Three Boys From St. Agnes School Earn Top Honors In Essay Contest

By MARK EVANS

STE. GENEVIEVE HERALD

For the first time ever, all three winners in the Patriot’s Pen essay competition for middle school students were boys.

“That’s never happened before,” said Lois Flieg,  youth activities chairperson for the VFW Auxiliary, which sponsors the event along with VFW Post 2210.

Flieg said it was also somewhat unusual to have winners from all three middle school grades. She said eighth-graders dominate the competition some years.

VFW Post 2210 and the VFW Auxiliary also sponsor the Voice of Democracy Essay Contest for high school students.

The winners — Dominic Griffard, Joshua Fallert and Jackson Tucker — also all attend St. Agnes Catholic School in Bloomsdale.

Unlike the Voice of Democracy contest, winners are not ranked first, second and third. All three move on to the next round of competition.

“It’s always nice to see kids express appreciation for their country,” Flieg said. “They learn a lot of lessons doing it.”

Griffard, an eighth-grader, is the son of Phillip and Adrianne Griffard.

Fallert, a seventh-grader, is son of Kevin and Kelly Fallert.

Tucker, a sixth-grader, is son of Ron and Sharon Tucker.

This year’s theme was “What Makes America Great.” Each winner gets a cash prize and the essay moves on to district competition.

Tucker focused on the freedoms and opportunities Americans have that citizens of other countries do not have.

“We have many freedoms such as freedom to get an education, freedom of speech, and freedom of religion,” Tucker wrote, adding, “The American schooling system is better than many other countries’ systems.”

Fallert, while touching on freedom of speech, wrote that the U.S. has  “amazing laws that keep our environment, people, and animals safe and healthy.”
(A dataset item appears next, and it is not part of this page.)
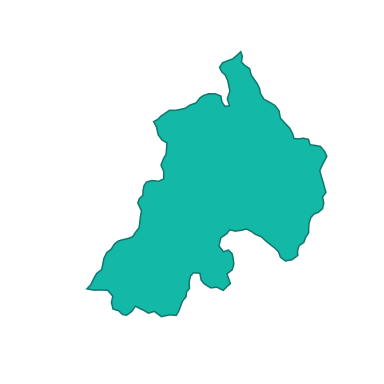 Cipotânea, Minas Gerais, Brazil, rotated 334°
{"feature_id": "56859067B10436357826838", "entity_name": "Cipotânea", "entity_type": "district", "adm_level": 2, "iso_a3": "BRA", "parent_name": "Brazil", "parent_adm1": "Minas Gerais", "projection": "natural_earth1", "projection_center": [-43.36, -20.915], "detail": "fine", "context": "isolated", "style": "filled", "palette": "teal", "viewbox_px": 384, "rotation_deg": 334, "n_neighbors": 0, "source": "geoboundaries", "source_scale": "gbopen_adm2", "svg_char_len": 2226}
<svg xmlns="http://www.w3.org/2000/svg" viewBox="0 0 384 384"><g transform="rotate(334 192 192)"><path d="M305.7,259.5L307.1,253.8L312.3,251.0L313.0,246.4L314.2,240.6L315.1,234.5L316.2,228.8L321.9,224.1L325.4,221.6L328.8,219.1L328.9,213.5L327.4,207.3L322.8,203.9L318.9,201.4L319.7,195.7L315.6,192.4L310.8,190.9L307.1,188.7L308.0,183.5L307.8,177.5L305.7,170.8L303.8,164.3L305.8,157.2L304.5,150.6L300.6,144.7L297.3,140.1L296.7,133.6L298.1,128.4L298.1,123.0L297.3,118.3L296.4,113.0L297.9,106.4L294.9,101.3L293.4,96.8L296.8,92.0L297.3,87.3L293.2,88.6L287.0,90.2L281.1,89.6L276.2,89.2L271.4,92.0L271.4,96.9L273.2,101.8L272.9,107.8L270.3,117.9L264.6,123.7L263.5,131.0L259.2,129.5L258.3,124.5L260.0,118.4L256.1,114.0L250.0,111.0L244.8,110.3L240.7,110.8L234.8,113.7L228.4,113.0L222.8,113.8L218.0,112.7L213.0,111.4L207.7,108.7L201.9,109.5L197.0,110.3L193.1,111.7L188.4,111.9L188.6,117.9L186.7,125.7L187.8,132.1L191.0,137.0L188.0,142.1L185.2,146.8L181.2,149.4L176.0,154.1L175.5,161.3L172.3,167.8L166.6,167.7L161.0,164.1L155.5,163.1L151.8,165.1L148.8,169.0L146.4,173.4L141.8,174.9L138.5,178.0L138.3,186.8L135.3,190.9L132.4,195.4L128.9,200.8L123.7,203.4L119.2,206.1L114.4,205.8L109.3,204.6L104.1,203.7L99.8,204.6L94.4,207.9L88.6,209.2L83.6,213.2L80.2,217.8L76.7,222.1L70.6,223.4L65.4,227.0L60.2,231.1L55.1,233.0L60.6,237.1L66.7,239.9L73.2,243.4L75.1,251.0L71.2,255.9L69.7,262.6L74.0,266.5L75.8,271.6L79.3,274.1L85.6,272.9L91.1,269.8L94.1,274.0L97.1,277.7L99.7,281.8L105.8,282.8L109.8,290.6L113.9,291.6L118.7,292.9L123.7,296.0L128.3,292.9L132.8,288.5L136.1,285.6L140.7,283.6L143.3,279.4L147.4,277.6L149.9,271.9L153.6,267.0L157.9,265.2L163.5,268.5L161.6,275.1L162.7,279.9L166.8,286.4L172.7,288.5L176.9,294.1L181.3,292.6L186.4,291.1L187.5,281.0L194.1,279.5L198.0,275.1L199.8,270.1L201.0,265.0L199.3,260.1L194.1,259.5L192.6,252.3L197.8,245.8L204.7,244.8L209.4,242.5L213.8,246.2L219.5,248.0L224.8,249.2L228.3,253.9L230.5,258.0L234.7,262.7L237.2,269.1L239.7,274.3L241.8,278.6L243.5,283.6L242.9,289.3L245.7,294.9L252.2,296.7L259.2,295.4L261.1,291.1L264.6,287.2L270.3,286.4L274.4,282.5L279.0,279.7L281.4,274.8L284.0,270.8L287.7,267.0L292.1,265.2L296.6,265.7L302.0,264.2L305.7,259.5Z" fill="#14b8a6" stroke="#0f766e" stroke-width="1.5"/></g></svg>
We are lucky not to live in a “war-torn” country, he said, and for “a great economy that allows people to pick from a variety of jobs and receive good pay to help them support their family or self.

He also stressed that America being a “melting pot” is vital. “America accepts everyone for the person they are not where they came from,” he wrote.

Griffard, meanwhile, focused on how Americans come together in good times and bad times.

“What I love about America is our ability to unite together when our country is in trouble,” he wrote, giving September 11, 2001 and both world wars as examples of times of trouble. He said it also comes together for annual events like Independence Day and for special occasions like the 1969 moon landing.

(Information, including copies of the essays, from attending Lois Flieg.)